Limitations of this study

This study analyzed the research papers on antibiotic resistance published in the PubMed database to provide an overview. Through this bibliometric analysis, we aspire to contribute to the ongoing discourse surrounding antibiotic resistance, fostering a deeper understanding of the current state of knowledge while fostering collaboration and innovation in the scientific community. As we navigate the intricate web of publications, citations, and collaborations, we endeavor to uncover insights that will ultimately help safeguard the efficacy of antibiotics for generations to come. The study's main limitation is that only one database was considered for the analysis, as it is not possible to merge the data from two different databases for analysis. Another limitation is that the citation analysis is not included as data from the PubMed database doesn't support such analysis. Moreover, assessing the relevance of each article is impractical due to the large volume of articles. Nevertheless, this study provides a comprehensive analysis of the literature on antibiotic resistance.

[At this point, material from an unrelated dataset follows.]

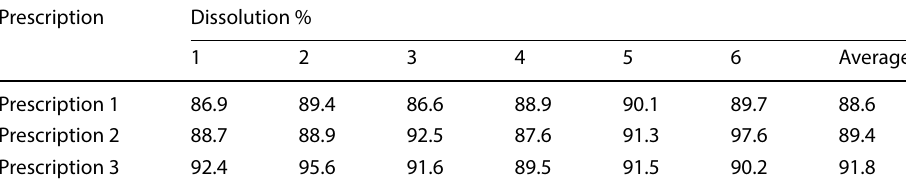
Table 4 Dissolution test results of prescription samples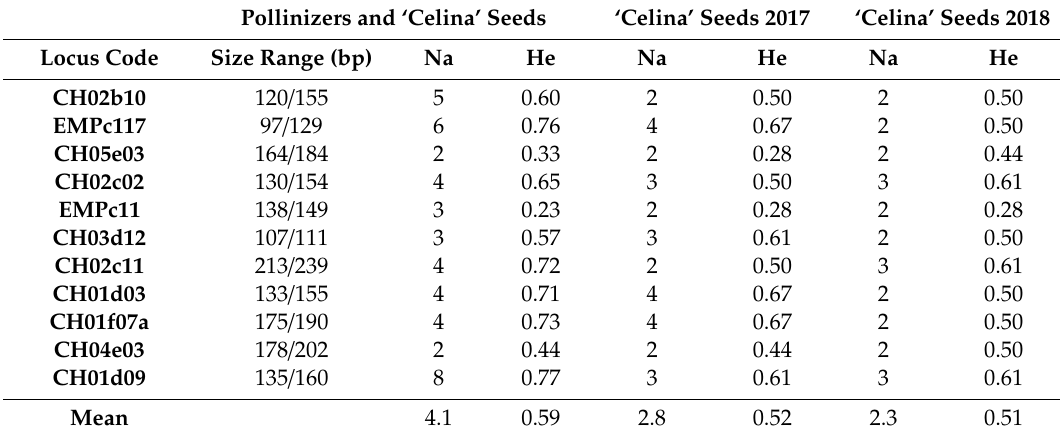
Table4. Allelesizerange(bp), numberofallelesperlocus(Na), andgenediversity(He)[38]forpollinizer cultivars (‘Fritjof’, ‘Anna’, ‘Clara Frijs’, ‘Herzogin Elsa’, and ‘Kristina’) and the main commercial cultivar (‘Celina’), as well as for ‘Celina’ seeds, collected in 2017 and 2018, based on 11 SSR loci. Pollinizers and ‘Celina’ Seeds ‘Celina’ Seeds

Future study recommendation

Future research in antibiotic resistance should focus on exploring the molecular and genetic aspects of resistance evolution, particularly in identifying novel resistance patterns. Additionally, there is a need for in-depth investigations into the efficacy and impact of combination antibacterial therapies, with a specific emphasis on addressing multiple bacterial strains. Understanding the role of the human microbiome in antibiotic resistance and its implications for personalized treatment approaches is crucial. The identified keyword clusters, including HIV infections, Helicobacter infections, and specific antibiotics, warrant further investigation to uncover nuanced connections. International collaboration remains essential, and future studies should aim to foster global partnerships to consider regional variations in antibiotic resistance dynamics. Lastly, integrating advanced technologies like artificial intelligence and machine learning in research methodologies could enhance the efficiency and depth of studies, providing innovative solutions to combat antibiotic resistance effectively.

Conclusions

The publication of RCTs in antibiotic resistance research displayed a fluctuating distribution pattern from 1965 to 2023, peaking in 2014 with notable surges in 1993-1994 and 2002-2003, along with declines in 1990-1991 and 2007-2008 and a persistent decrease post 2018. The University of California emerged as the leading institution, followed by the University of Oxford, the University of Washington, and Gilead Sciences. The journal, "Antimicrobial Agents and Chemotherapy," emerged as the ultimate source, followed by the "Journal of Antimicrobial Chemotherapy." The annual growth rate is 1.2%, with 97 single-authored documents, an average of 8.76 co-authors per document, and 8.886% international co-authorships. Analysis of MeSH keywords highlighted the prevalence of double-blind clinical trials and significant keywords such as HIV infections, Helicobacter infections, metronidazole, and amoxicillin. Less commonly utilized keywords include drugs such as penicillin, methicillin, azithromycin, clindamycin, fluoroquinolones, gatifloxacin, sulfonamides, nevirapine, stavudine, levofloxacin, meropenem, isoniazid, and pyrazinamide. The trend analysis revealed a chronological progression in research focus from penicillin to HIV and Helicobacter drug therapies, culminating in combination antibacterial therapy for multiple bacterial strains. Most antibiotic resistance publications are single-country endeavors, with the United States leading in collaboration frequency. The decrease in RCTs observed over the past five years is a cause for concern. Additional research is necessary to address this pressing issue comprehensively.